Accessing the School of Computing’s VPN

Currently the School’s VPN is provided by the Global Protect Client of our Palo Alto Firewall.  There are clients for Windows and Mac OS X.  To download a client go to our VPN system and login with your SoC Active Directory username and password.  After installing the client you have three portals to choose from depending on how you’d like to tunnel your traffic:

  1. vpn-world.cs.utah.edu – Tunnel all traffic through the VPN
  2. vpn-uofu.cs.utah.edu – Tunnel only University of Utah traffic through the VPN
  3. vpn-soc.cs.utah.edu – Tunnel only School of Computing traffic through the VPN

vpn.cs.utah.edu is an alias for vpn-uofu.cs.utah.edu

Note that UIT also now uses the Global Protect client.   Theirs is based on your uNID while ours uses your SoC username and Active Directory password.   If you are switching between them you’ll have to sign out via the Settings -> General tab and log in using the appropriate account for the VPN you’re connecting to.

Using native IPsec clients with PSK (Pre-Shared Key)

While not officially supported, you may use your native IPsec client to access the VPN (Mac OS X, Apple iOS, Android etc.)  Windows’ client is not a pure IPsec client and is not supported at all.  The PSK information is available after you authenticate with the VPN.  Android must be at least version 4.0.3, and some kernels with 4.0.3 have a bug that cause it to not work with IPsec.

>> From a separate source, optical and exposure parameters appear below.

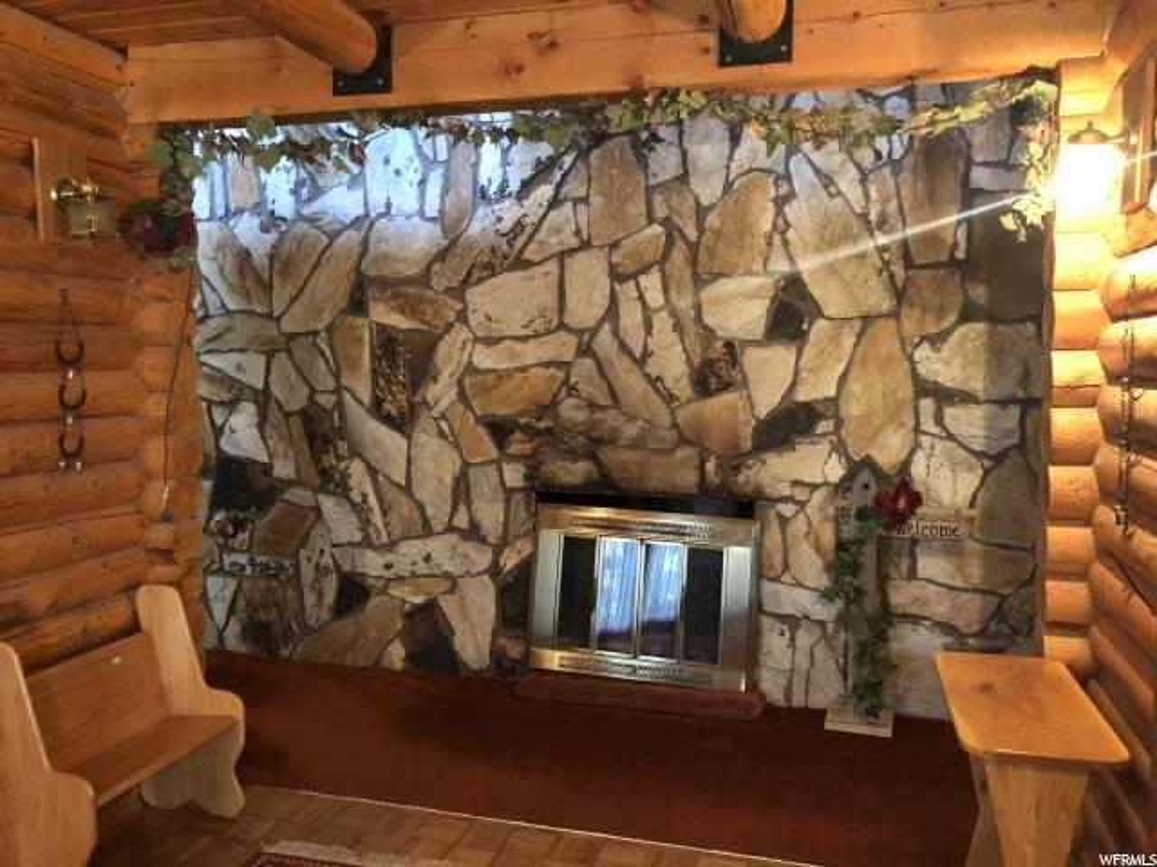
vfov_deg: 49.7
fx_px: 936
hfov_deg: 63.4
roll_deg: +0.4
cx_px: 578
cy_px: 434
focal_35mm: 28
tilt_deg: -3.1
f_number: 1.8
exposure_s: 1/5
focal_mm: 4
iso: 80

Issues with High Sierra (MacOS) and Later Releases

In the High Sierra and later versions of Mac OS X, Apple Computer has changed how kernel modules are loaded.  In short, Apple has an approved list of drivers and the Palo Alto Global Protect driver is not on that list.  Fortunately, adding your own driver to the approved lists is a simple task:

  1. Boot into Recovery Mode.  (Usually this is performed by holding down ⌘-R as the machine boots.)
  2. Open a terminal in Recovery mode.
  3. Enable Palo Alto’s key by entering: “spctl kext-consent add PXPZ95SK77” in the terminal.
  4. Reboot.

 You will only have to perform this task one time.  The Palo Alto driver will be recognized from that point on.